▶ _AVAILABLE DATA_:
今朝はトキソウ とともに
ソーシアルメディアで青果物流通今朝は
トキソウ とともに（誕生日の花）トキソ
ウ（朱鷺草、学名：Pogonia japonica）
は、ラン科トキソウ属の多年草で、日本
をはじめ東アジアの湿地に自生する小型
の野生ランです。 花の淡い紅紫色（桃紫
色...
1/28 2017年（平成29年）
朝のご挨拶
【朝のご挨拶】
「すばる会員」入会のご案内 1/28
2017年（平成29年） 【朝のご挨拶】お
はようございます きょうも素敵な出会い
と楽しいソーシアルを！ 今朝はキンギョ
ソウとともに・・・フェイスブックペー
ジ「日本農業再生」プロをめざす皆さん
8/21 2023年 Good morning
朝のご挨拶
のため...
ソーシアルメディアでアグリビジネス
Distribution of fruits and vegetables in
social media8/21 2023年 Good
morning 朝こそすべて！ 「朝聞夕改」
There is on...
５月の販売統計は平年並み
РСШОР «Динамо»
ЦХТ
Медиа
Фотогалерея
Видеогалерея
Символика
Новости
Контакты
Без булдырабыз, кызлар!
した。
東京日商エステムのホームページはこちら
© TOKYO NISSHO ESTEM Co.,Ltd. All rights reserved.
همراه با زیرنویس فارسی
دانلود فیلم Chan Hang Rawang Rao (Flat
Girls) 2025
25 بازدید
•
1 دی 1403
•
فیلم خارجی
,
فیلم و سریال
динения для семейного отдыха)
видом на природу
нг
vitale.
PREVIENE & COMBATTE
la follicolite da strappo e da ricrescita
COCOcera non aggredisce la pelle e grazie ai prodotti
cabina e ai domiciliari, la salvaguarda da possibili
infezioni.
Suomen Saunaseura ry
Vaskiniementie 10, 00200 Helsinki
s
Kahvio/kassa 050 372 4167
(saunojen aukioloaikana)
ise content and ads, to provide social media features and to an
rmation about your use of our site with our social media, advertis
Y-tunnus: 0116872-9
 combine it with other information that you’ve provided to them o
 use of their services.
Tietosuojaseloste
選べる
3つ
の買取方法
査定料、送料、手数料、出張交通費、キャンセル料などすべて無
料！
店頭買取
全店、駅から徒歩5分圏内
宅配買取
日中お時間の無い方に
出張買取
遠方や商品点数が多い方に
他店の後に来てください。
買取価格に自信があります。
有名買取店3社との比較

▶ _ASSIGNED TASK_: Show each line from the items above that contains the string "morning". The match is case-sensitive.

▶ _EXERCISE SOLUTION_:
8/21 2023年 Good morning
morning 朝こそすべて！ 「朝聞夕改」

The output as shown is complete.